Il Milan dovrà fare a meno di Mike Maignan nella prossima partita contro il Lecce, in quanto il portiere francese è stato squalificato per una giornata. La decisione è stata presa a seguito di un’espressione irriguardosa rivolta domenica scorsa all’arbitro Manganiello dopo la sconfitta contro la Lazio.
L’episodio è avvenuto nel tunnel che conduce agli spogliatoi, dove Maignan, evidentemente frustrato per il rigore concesso al 98′ che ha deciso la partita, ha rivolto parole irriguardose all’arbitro. L’intervento di Maignan su Isaksen è stato giudicato falloso, portando il direttore di gara, richiamato dal VAR Mazzoleni, a concedere il rigore trasformato poi da Pedro.

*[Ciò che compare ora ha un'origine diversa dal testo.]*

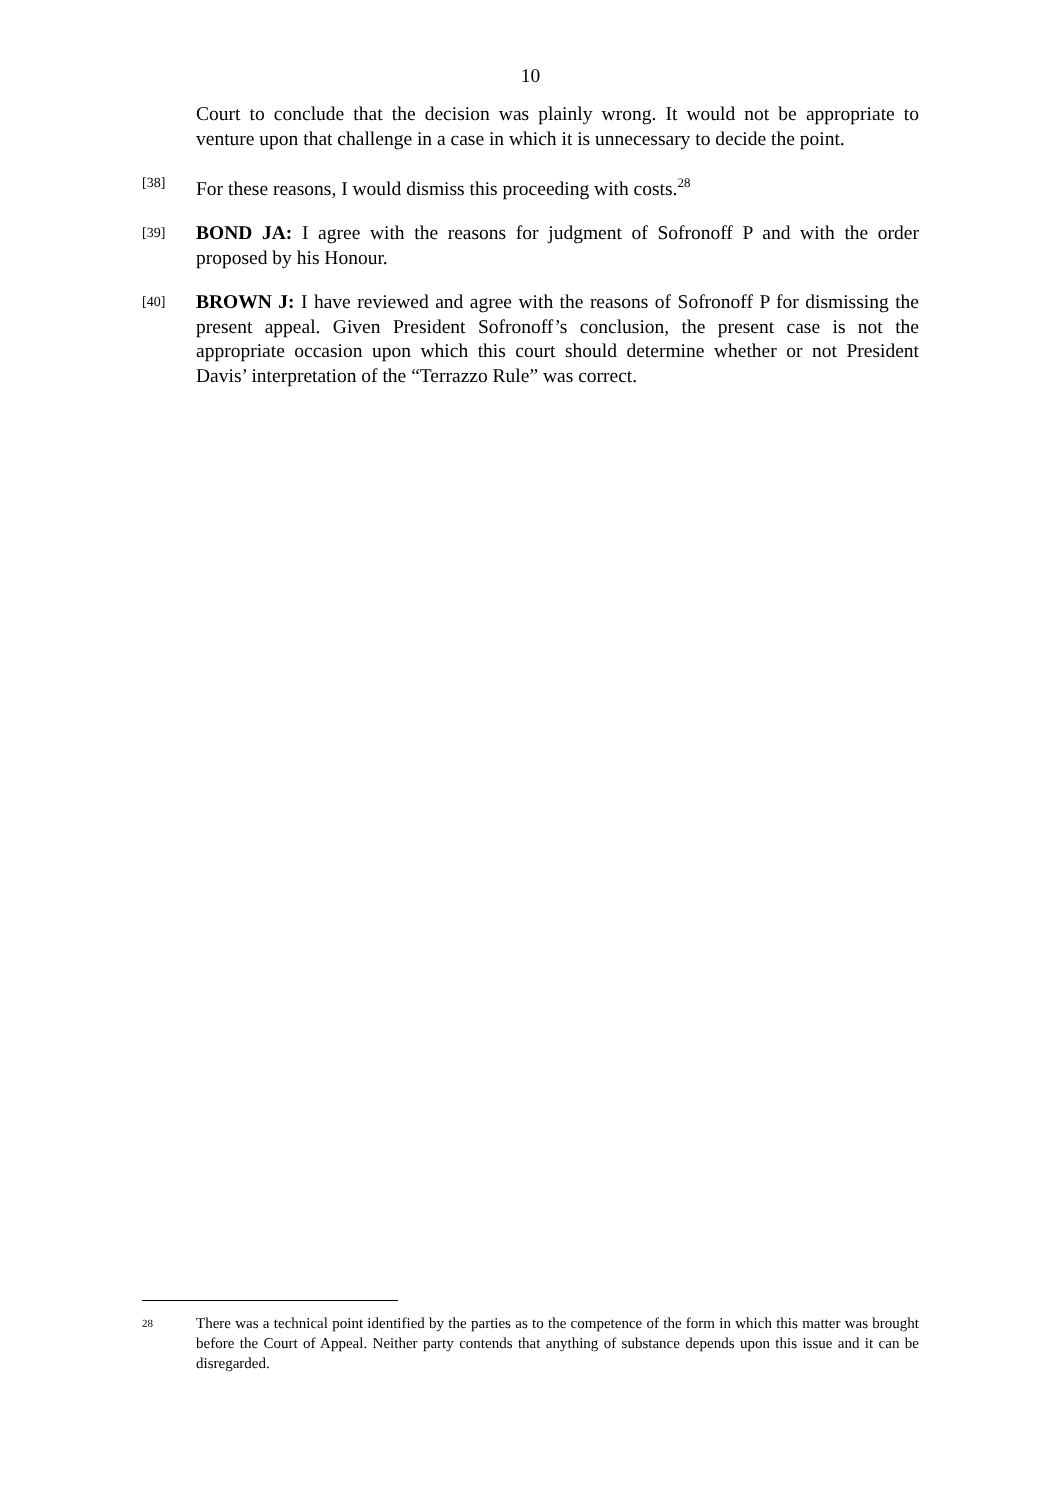10
Court to conclude that the decision was plainly wrong. It would not be appropriate to venture upon that challenge in a case in which it is unnecessary to decide the point.
[38]
For these reasons, I would dismiss this proceeding with costs.<sup>28</sup>
[39]
BOND JA: I agree with the reasons for judgment of Sofronoff P and with the order proposed by his Honour.
[40]
BROWN J: I have reviewed and agree with the reasons of Sofronoff P for dismissing the present appeal. Given President Sofronoff’s conclusion, the present case is not the appropriate occasion upon which this court should determine whether or not President Davis’ interpretation of the “Terrazzo Rule” was correct.
28
There was a technical point identified by the parties as to the competence of the form in which this matter was brought before the Court of Appeal. Neither party contends that anything of substance depends upon this issue and it can be disregarded.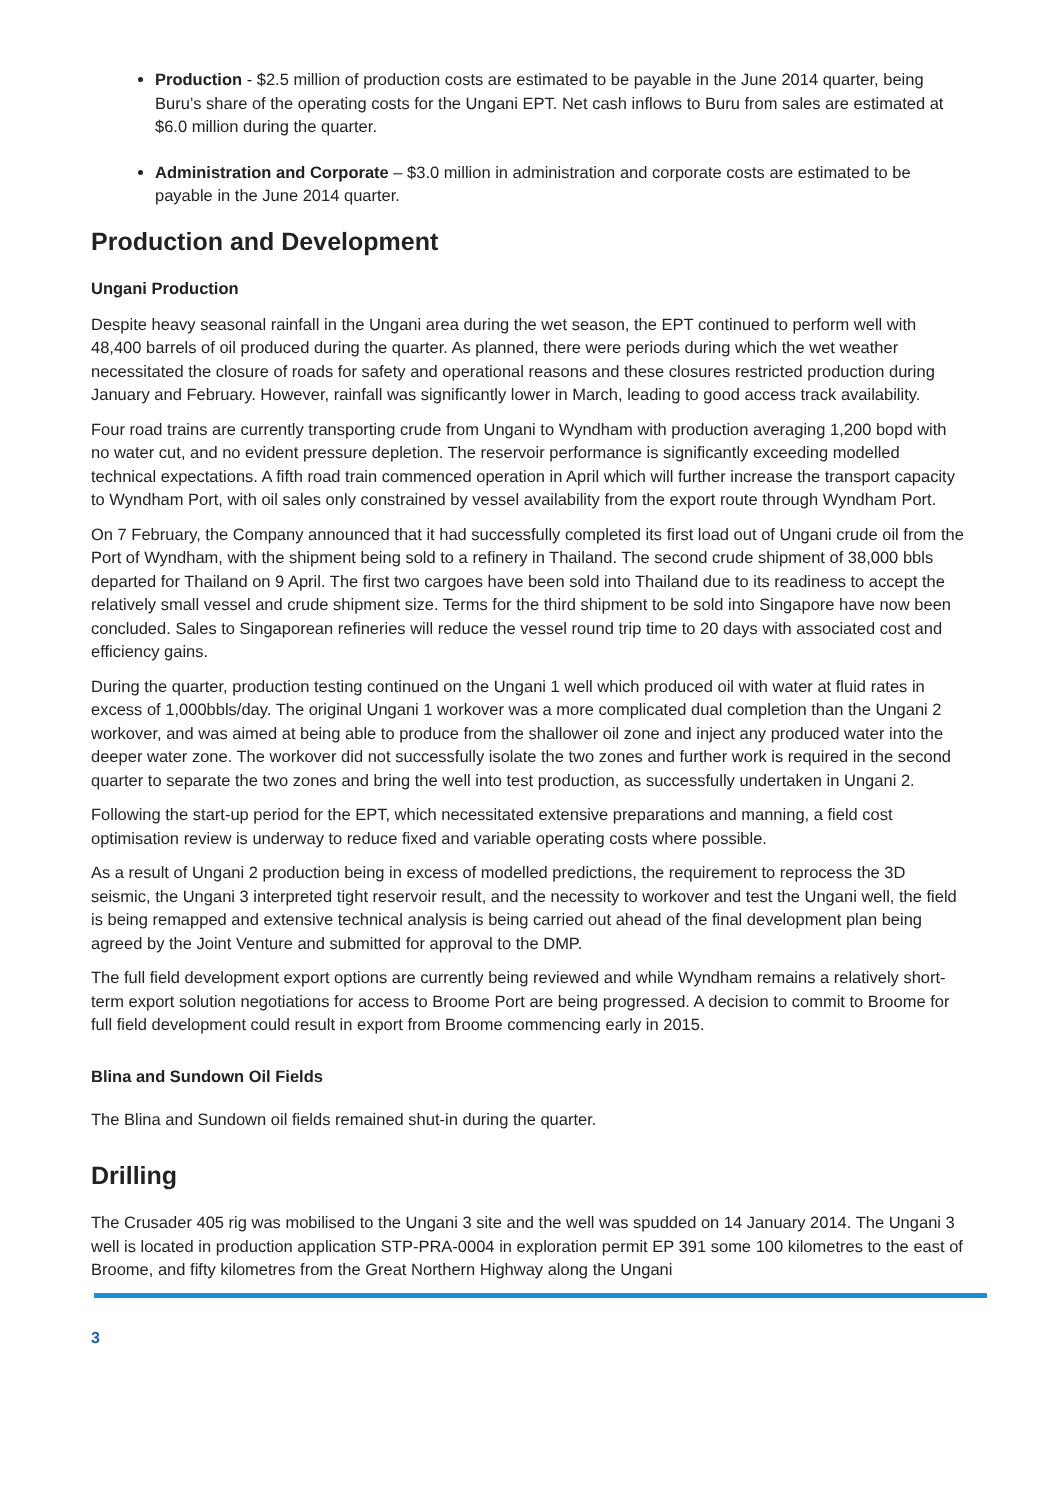Production - $2.5 million of production costs are estimated to be payable in the June 2014 quarter, being Buru’s share of the operating costs for the Ungani EPT. Net cash inflows to Buru from sales are estimated at $6.0 million during the quarter.
Administration and Corporate – $3.0 million in administration and corporate costs are estimated to be payable in the June 2014 quarter.
Production and Development
Ungani Production
Despite heavy seasonal rainfall in the Ungani area during the wet season, the EPT continued to perform well with 48,400 barrels of oil produced during the quarter. As planned, there were periods during which the wet weather necessitated the closure of roads for safety and operational reasons and these closures restricted production during January and February. However, rainfall was significantly lower in March, leading to good access track availability.
Four road trains are currently transporting crude from Ungani to Wyndham with production averaging 1,200 bopd with no water cut, and no evident pressure depletion. The reservoir performance is significantly exceeding modelled technical expectations. A fifth road train commenced operation in April which will further increase the transport capacity to Wyndham Port, with oil sales only constrained by vessel availability from the export route through Wyndham Port.
On 7 February, the Company announced that it had successfully completed its first load out of Ungani crude oil from the Port of Wyndham, with the shipment being sold to a refinery in Thailand. The second crude shipment of 38,000 bbls departed for Thailand on 9 April. The first two cargoes have been sold into Thailand due to its readiness to accept the relatively small vessel and crude shipment size. Terms for the third shipment to be sold into Singapore have now been concluded. Sales to Singaporean refineries will reduce the vessel round trip time to 20 days with associated cost and efficiency gains.
During the quarter, production testing continued on the Ungani 1 well which produced oil with water at fluid rates in excess of 1,000bbls/day. The original Ungani 1 workover was a more complicated dual completion than the Ungani 2 workover, and was aimed at being able to produce from the shallower oil zone and inject any produced water into the deeper water zone. The workover did not successfully isolate the two zones and further work is required in the second quarter to separate the two zones and bring the well into test production, as successfully undertaken in Ungani 2.
Following the start-up period for the EPT, which necessitated extensive preparations and manning, a field cost optimisation review is underway to reduce fixed and variable operating costs where possible.
As a result of Ungani 2 production being in excess of modelled predictions, the requirement to reprocess the 3D seismic, the Ungani 3 interpreted tight reservoir result, and the necessity to workover and test the Ungani well, the field is being remapped and extensive technical analysis is being carried out ahead of the final development plan being agreed by the Joint Venture and submitted for approval to the DMP.
The full field development export options are currently being reviewed and while Wyndham remains a relatively short-term export solution negotiations for access to Broome Port are being progressed. A decision to commit to Broome for full field development could result in export from Broome commencing early in 2015.
Blina and Sundown Oil Fields
The Blina and Sundown oil fields remained shut-in during the quarter.
Drilling
The Crusader 405 rig was mobilised to the Ungani 3 site and the well was spudded on 14 January 2014. The Ungani 3 well is located in production application STP-PRA-0004 in exploration permit EP 391 some 100 kilometres to the east of Broome, and fifty kilometres from the Great Northern Highway along the Ungani
3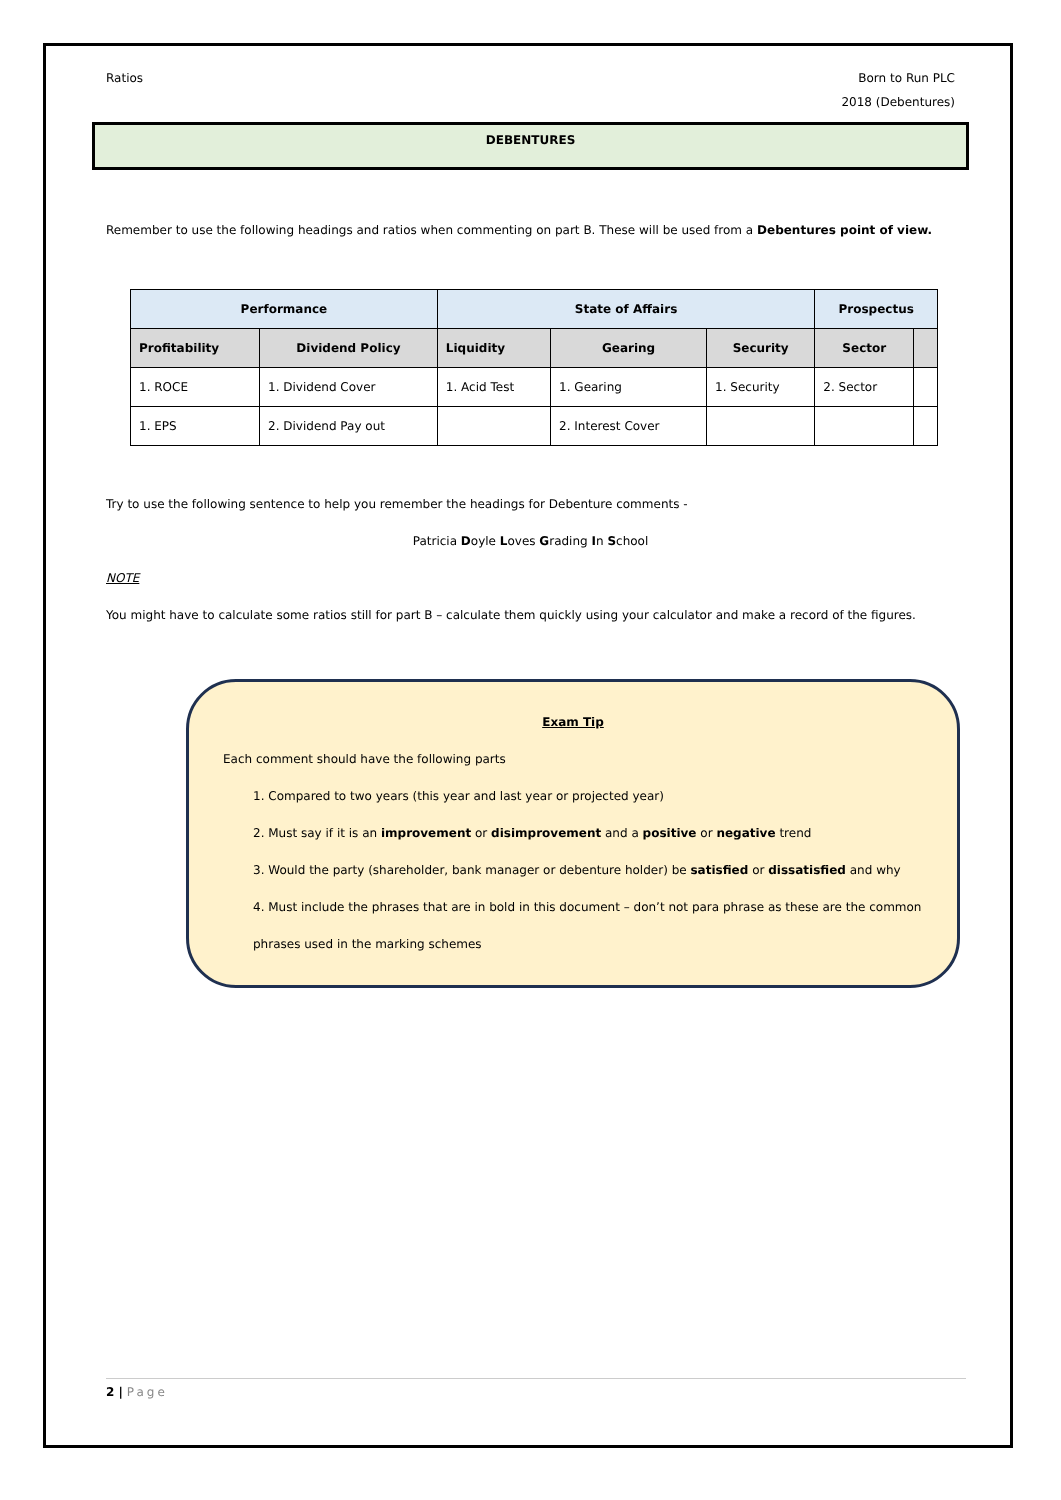Ratios Born to Run PLC
2018 (Debentures)
DEBENTURES
Remember to use the following headings and ratios when commenting on part B. These will be used from a Debentures point of view.
| Performance | | State of Affairs | | | Prospectus | |
| --- | --- | --- | --- | --- | --- | --- |
| Profitability | Dividend Policy | Liquidity | Gearing | Security | Sector | |
| 1. ROCE | 1. Dividend Cover | 1. Acid Test | 1. Gearing | 1. Security | 2. Sector | |
| 1. EPS | 2. Dividend Pay out | | 2. Interest Cover | | | |
Try to use the following sentence to help you remember the headings for Debenture comments -
Patricia Doyle Loves Grading In School
NOTE
You might have to calculate some ratios still for part B – calculate them quickly using your calculator and make a record of the figures.
Exam Tip
Each comment should have the following parts
1. Compared to two years (this year and last year or projected year)
2. Must say if it is an improvement or disimprovement and a positive or negative trend
3. Would the party (shareholder, bank manager or debenture holder) be satisfied or dissatisfied and why
4. Must include the phrases that are in bold in this document – don’t not para phrase as these are the common phrases used in the marking schemes
2 | Page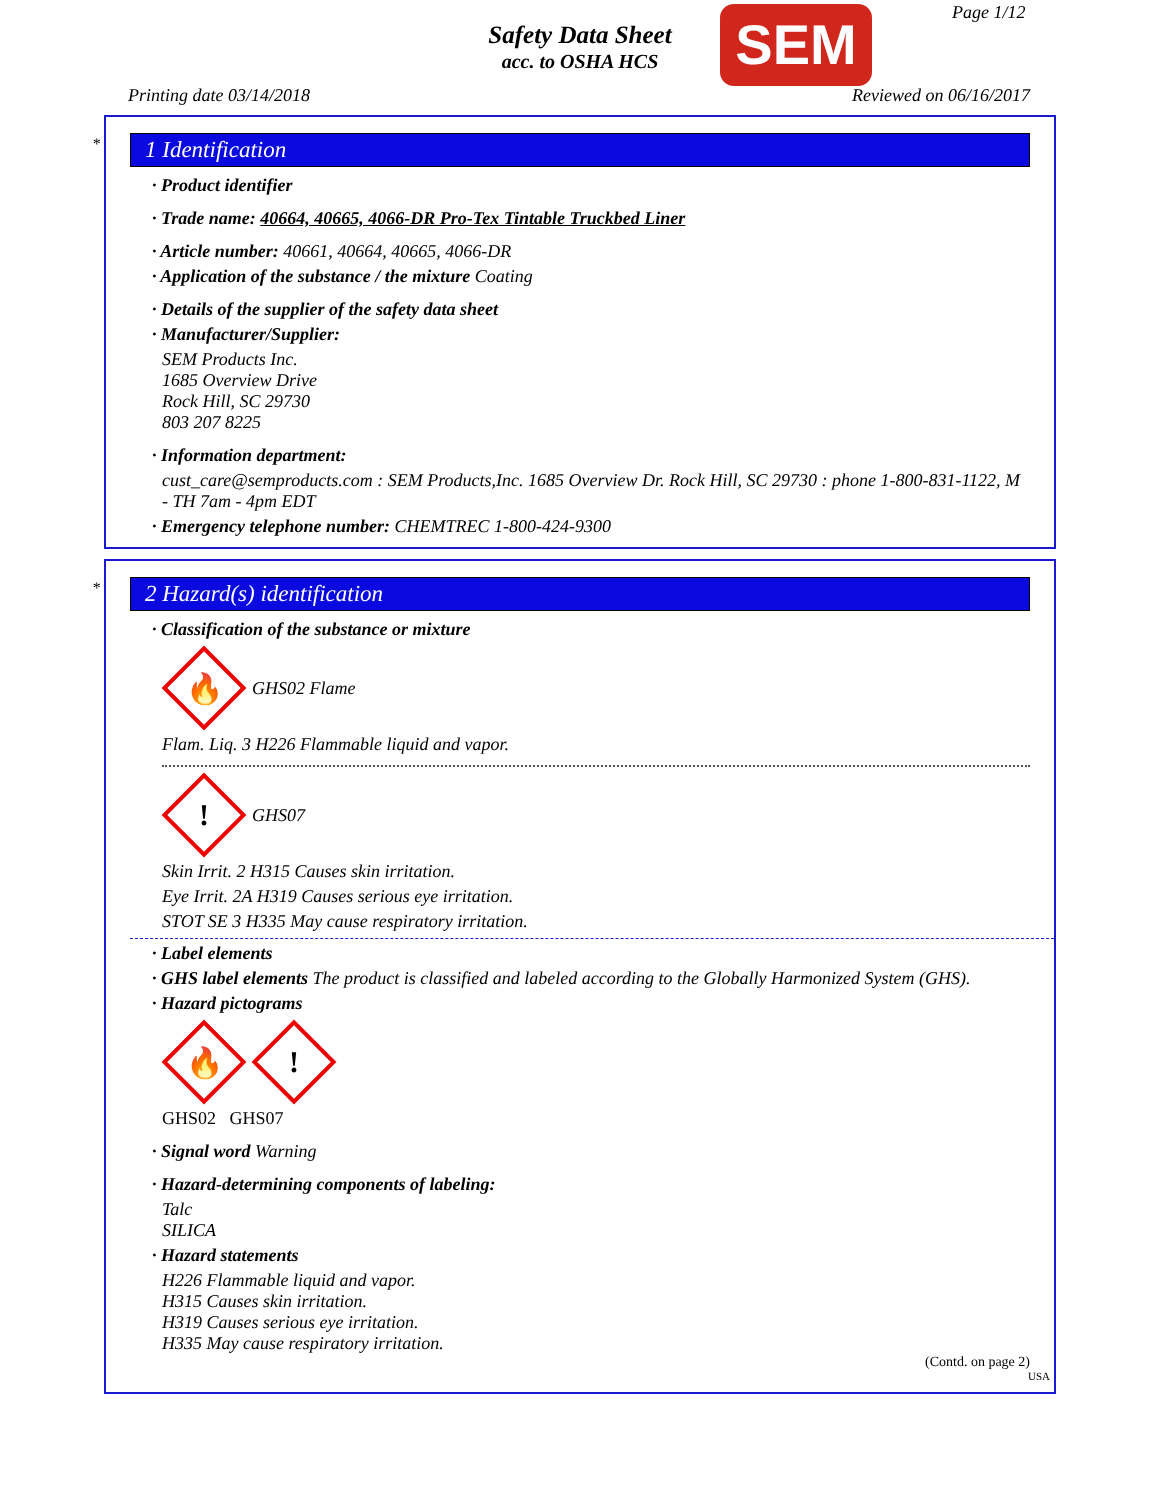Safety Data Sheet
acc. to OSHA HCS
SEM Page 1/12
Printing date 03/14/2018 Reviewed on 06/16/2017
*
1 Identification
· Product identifier
· Trade name: 40664, 40665, 4066-DR Pro-Tex Tintable Truckbed Liner
· Article number: 40661, 40664, 40665, 4066-DR
· Application of the substance / the mixture Coating
· Details of the supplier of the safety data sheet
· Manufacturer/Supplier:
SEM Products Inc.
1685 Overview Drive
Rock Hill, SC 29730
803 207 8225
· Information department:
cust_care@semproducts.com : SEM Products,Inc. 1685 Overview Dr. Rock Hill, SC 29730 : phone 1-800-831-1122, M - TH 7am - 4pm EDT
· Emergency telephone number: CHEMTREC 1-800-424-9300
*
2 Hazard(s) identification
· Classification of the substance or mixture
🔥
GHS02 Flame
Flam. Liq. 3 H226 Flammable liquid and vapor.
!
GHS07
Skin Irrit. 2 H315 Causes skin irritation.
Eye Irrit. 2A H319 Causes serious eye irritation.
STOT SE 3 H335 May cause respiratory irritation.
· Label elements
· GHS label elements The product is classified and labeled according to the Globally Harmonized System (GHS).
· Hazard pictograms
🔥
!
GHS02 GHS07
· Signal word Warning
· Hazard-determining components of labeling:
Talc
SILICA
· Hazard statements
H226 Flammable liquid and vapor.
H315 Causes skin irritation.
H319 Causes serious eye irritation.
H335 May cause respiratory irritation.
(Contd. on page 2)
USA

Le proteste di Maignan sono state immediate, e già sul momento gli è stato comunicato che le sue parole sarebbero state messe a referto. Il Milan, pertanto, si aspettava la squalifica, che è stata ufficializzata oggi.
La scelta dell’arbitro e del VAR sul rigore al 98′ ha suscitato forti discussioni, poiché i rossoneri ritengono che l’intervento di Maignan fosse regolare. Tuttavia, i vertici arbitrali hanno ritenuto la decisione corretta. Sabato contro il Lecce, il Milan schiererà in porta Sportiello, mentre Maignan tornerà disponibile per la partita contro il Como, in programma sabato 15 marzo a San Siro.
Questo episodio mette in luce l’importanza del rispetto verso le decisioni arbitrali, nonostante possano risultare controverse. La squalifica di Maignan rappresenta un duro colpo per il Milan, che dovrà fare a meno del suo portiere titolare in una fase cruciale del campionato.